U-MAN: U-Net with Multi-scale Adaptive KAN Network for Medical Image Segmentation
This work addresses segmentation challenges for medical imaging, offering incremental improvements over existing methods.
The paper tackled the problem of medical image segmentation by addressing limitations in U-Net architectures, such as semantic gaps and lack of multi-scale feature extraction, resulting in U-MAN outperforming state-of-the-art methods on datasets like BUSI, GLAS, and CVC with improved boundary accuracy and detail preservation.

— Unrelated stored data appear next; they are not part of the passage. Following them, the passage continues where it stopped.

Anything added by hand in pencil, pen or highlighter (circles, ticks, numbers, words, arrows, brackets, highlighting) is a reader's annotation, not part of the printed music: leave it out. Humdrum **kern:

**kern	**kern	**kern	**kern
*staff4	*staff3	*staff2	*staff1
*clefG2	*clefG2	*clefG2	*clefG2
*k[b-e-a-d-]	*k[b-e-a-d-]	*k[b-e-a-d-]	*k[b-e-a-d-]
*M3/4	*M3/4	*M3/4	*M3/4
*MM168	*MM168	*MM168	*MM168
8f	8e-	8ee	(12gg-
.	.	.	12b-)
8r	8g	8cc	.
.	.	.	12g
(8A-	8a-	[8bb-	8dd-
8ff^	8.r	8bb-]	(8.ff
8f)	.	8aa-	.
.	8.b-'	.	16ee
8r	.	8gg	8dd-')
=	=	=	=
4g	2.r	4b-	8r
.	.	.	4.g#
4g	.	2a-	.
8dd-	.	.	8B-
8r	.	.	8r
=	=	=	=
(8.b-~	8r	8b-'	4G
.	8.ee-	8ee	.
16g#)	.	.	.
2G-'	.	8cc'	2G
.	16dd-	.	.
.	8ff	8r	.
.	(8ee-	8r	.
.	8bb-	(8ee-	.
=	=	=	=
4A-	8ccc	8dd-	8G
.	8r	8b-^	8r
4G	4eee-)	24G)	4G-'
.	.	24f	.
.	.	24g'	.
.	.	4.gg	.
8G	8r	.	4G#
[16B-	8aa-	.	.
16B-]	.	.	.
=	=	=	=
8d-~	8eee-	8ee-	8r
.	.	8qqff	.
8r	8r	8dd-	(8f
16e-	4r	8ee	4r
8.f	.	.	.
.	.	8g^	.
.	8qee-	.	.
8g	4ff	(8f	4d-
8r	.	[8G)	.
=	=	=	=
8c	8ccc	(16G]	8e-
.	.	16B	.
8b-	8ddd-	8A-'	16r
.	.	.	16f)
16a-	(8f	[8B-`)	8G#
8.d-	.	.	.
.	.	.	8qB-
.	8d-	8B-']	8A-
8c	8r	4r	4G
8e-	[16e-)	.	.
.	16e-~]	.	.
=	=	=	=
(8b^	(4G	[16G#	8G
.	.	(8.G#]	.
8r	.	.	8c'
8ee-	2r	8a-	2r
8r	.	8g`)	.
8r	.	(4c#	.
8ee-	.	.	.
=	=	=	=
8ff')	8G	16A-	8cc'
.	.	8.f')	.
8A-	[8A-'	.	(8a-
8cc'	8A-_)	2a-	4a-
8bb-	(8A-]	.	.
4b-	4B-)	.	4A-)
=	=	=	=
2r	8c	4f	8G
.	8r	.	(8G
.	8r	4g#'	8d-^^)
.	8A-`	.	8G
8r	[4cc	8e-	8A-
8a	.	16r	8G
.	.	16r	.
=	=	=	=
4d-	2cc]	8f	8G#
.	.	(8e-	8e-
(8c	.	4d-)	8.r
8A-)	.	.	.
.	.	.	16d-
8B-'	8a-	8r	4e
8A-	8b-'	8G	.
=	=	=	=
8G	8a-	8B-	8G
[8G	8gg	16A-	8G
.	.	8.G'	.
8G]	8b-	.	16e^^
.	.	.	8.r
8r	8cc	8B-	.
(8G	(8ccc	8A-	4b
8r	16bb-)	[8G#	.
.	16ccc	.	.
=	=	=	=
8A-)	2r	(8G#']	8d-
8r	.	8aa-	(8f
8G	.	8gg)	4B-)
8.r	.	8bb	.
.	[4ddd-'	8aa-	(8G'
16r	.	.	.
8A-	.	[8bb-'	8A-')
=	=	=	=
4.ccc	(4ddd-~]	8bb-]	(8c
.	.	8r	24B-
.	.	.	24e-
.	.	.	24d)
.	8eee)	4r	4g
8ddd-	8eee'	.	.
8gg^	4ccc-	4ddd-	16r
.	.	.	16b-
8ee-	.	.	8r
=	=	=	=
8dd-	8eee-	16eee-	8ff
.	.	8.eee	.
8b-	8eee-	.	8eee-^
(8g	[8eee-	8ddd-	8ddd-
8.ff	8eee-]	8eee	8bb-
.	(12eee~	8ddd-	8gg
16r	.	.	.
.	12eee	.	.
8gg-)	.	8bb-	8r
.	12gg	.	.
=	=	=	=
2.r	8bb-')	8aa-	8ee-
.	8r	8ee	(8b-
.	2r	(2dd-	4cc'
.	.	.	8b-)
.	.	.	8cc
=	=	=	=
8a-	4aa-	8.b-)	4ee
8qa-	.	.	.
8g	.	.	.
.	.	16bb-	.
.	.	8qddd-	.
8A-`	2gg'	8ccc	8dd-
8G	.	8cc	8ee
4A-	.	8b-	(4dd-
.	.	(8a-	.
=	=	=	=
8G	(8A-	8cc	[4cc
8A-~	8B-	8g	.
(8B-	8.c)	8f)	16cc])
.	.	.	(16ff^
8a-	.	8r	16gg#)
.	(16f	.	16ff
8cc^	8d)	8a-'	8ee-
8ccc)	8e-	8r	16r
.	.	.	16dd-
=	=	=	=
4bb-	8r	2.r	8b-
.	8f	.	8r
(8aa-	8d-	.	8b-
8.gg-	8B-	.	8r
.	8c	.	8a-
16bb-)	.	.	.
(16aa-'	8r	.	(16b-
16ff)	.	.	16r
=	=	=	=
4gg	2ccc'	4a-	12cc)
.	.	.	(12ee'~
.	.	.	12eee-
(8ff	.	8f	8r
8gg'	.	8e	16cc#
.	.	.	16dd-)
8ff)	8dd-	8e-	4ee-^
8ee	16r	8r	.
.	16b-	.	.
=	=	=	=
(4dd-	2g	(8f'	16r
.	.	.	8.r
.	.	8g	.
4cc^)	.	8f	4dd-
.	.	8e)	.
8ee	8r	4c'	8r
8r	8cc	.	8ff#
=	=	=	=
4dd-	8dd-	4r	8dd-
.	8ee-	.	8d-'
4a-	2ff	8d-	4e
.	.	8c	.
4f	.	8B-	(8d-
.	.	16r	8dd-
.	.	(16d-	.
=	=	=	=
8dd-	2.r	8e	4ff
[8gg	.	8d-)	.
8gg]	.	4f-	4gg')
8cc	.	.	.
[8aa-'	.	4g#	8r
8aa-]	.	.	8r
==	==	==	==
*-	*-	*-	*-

Medical image segmentation faces significant challenges in preserving fine-grained details and precise boundaries due to complex anatomical structures and pathological regions. These challenges primarily stem from two key limitations of conventional U-Net architectures: (1) their simple skip connections ignore the encoder-decoder semantic gap between various features, and (2) they lack the capability for multi-scale feature extraction in deep layers. To address these challenges, we propose the U-Net with Multi-scale Adaptive KAN (U-MAN), a novel architecture that enhances the emerging Kolmogorov-Arnold Network (KAN) with two specialized modules: Progressive Attention-Guided Feature Fusion (PAGF) and the Multi-scale Adaptive KAN (MAN). Our PAGF module replaces the simple skip connection, using attention to fuse features from the encoder and decoder. The MAN module enables the network to adaptively process features at multiple scales, improving its ability to segment objects of various sizes. Experiments on three public datasets (BUSI, GLAS, and CVC) show that U-MAN outperforms state-of-the-art methods, particularly in defining accurate boundaries and preserving fine details.